Un bel gruppo italiano apre il primo squarcio della stagione discografica del 2012 con un buon album di debutto, che uscirà a febbraio per la White Birch Records, una piccola label della provincia di Pistoia. Si tratta dei fiorentini Walking The Cow (il nome è preso da un vecchio brano di Daniel Johnston, tratto dal suo demotape "Hi, How Are You?", del 1983), nati nel 2005 dal chitarrista (che si alterna anche al banjo, bouzouki, ukulele e mandolino) e critico musicale Simone Bardazzi (scrive attivamente per una storica rivista italiana di rock alternativo) e da altri validi strumentisti, tutti abbastanza navigati nel campo musicale, tanto che il gruppo fiorentino ha diviso i palchi con gente del calibro di Arab Strap, Motorpsycho, Joe Lally, Bevis Frond, Greg Ginn e godendo della collaborazione di vecchie glorie come Simon House, Brian Godding e Pete Bassman. Insomma, un "pedigree" di tutto rispetto, per un gruppo italiano, seppur (purtroppo) ancora misconosciuto.

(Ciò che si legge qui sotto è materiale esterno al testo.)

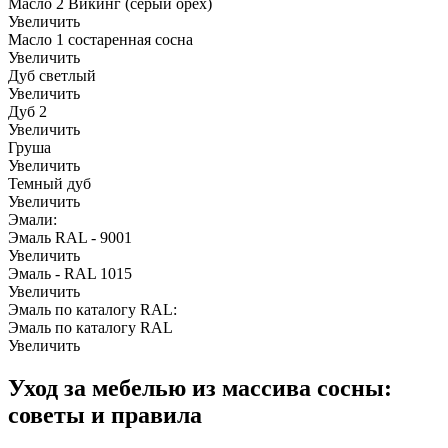
Масло 2 Викинг (серый орех)
Увеличить
Масло 1 состаренная сосна
Увеличить
Дуб светлый
Увеличить
Дуб 2
Увеличить
Груша
Увеличить
Темный дуб
Увеличить
Эмали:
Эмаль RAL - 9001
Увеличить
Эмаль - RAL 1015
Увеличить
Эмаль по каталогу RAL:
Эмаль по каталогу RAL
Увеличить
Уход за мебелью из массива сосны:
советы и правила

Prima di "Monsters Are Easy To Draw", i Walking The Cow hanno realizzato un paio di Ep, "Gengis Kahn vs Sarah Cat" (Le Diks Qui Sautent 2007) e l'altro lo scorso anno, che porta lo stesso nome del gruppo. Inoltre, hanno pure scritto la musica per un documentario, "Lost In Election". I nostri amici fiorentini riescono ad amalgamare bene ogni influenza acid-rock californiana degli anni Sessanta, speziandola di aromi lisergici, usati però con molta misura, senza per fortuna eccedere in voli pindarici troppo alti e in sterili riesumazioni stilistiche oleografiche. Insomma, una neo-psichedelia fresca con decisi innesti di indie-rock anni Novanta.
Si apprezza particolarmente la bella voce della cantante Michelle Davis, che riesce per un po' a riportarci all'epoca dei vecchi Serpent Power e One californiani, nelle bella melodia ariosa di "Rorscharch Hands". "Summer Dress" ricorda i primi Opal, mentre i toni più aspri della title track, i fantasiosi intrecci chitarristici di "Movin' Things" e la contorta "Barry", richiamano alla mente il Paisley Underground più creativo (Green On Red, Violent Femmes, Dream Syndicate). Il folk-rock sintetico di "Ducks and Drakes" e "River P.", dai toni "spacey", denotano una certa influenza dagli Stereolab, per via anche dell'uso "vintage" dell'organo Farfisa. "Jesus (Buy Some Porn)", già apparsa sull'Ep dell'anno scorso, è uno strambo country-blues elettronico, con accorti effetti di moog di contorno. La ciliegina della torta è posta alla fine del disco, ovvero la catatonica "Sweetheart", che pare immersa in una fitta nebbia dove si confonde ogni suono e parola espressa dalla cantante, dilatando il tutto fino a renderlo irriconoscibile.
Tanto di cappello a questi cinque musicisti fiorentini, che dimostrano anche una perizia tecnica non indifferente. Speriamo di vederli presto dal vivo e con un nuovo disco, quando sarà.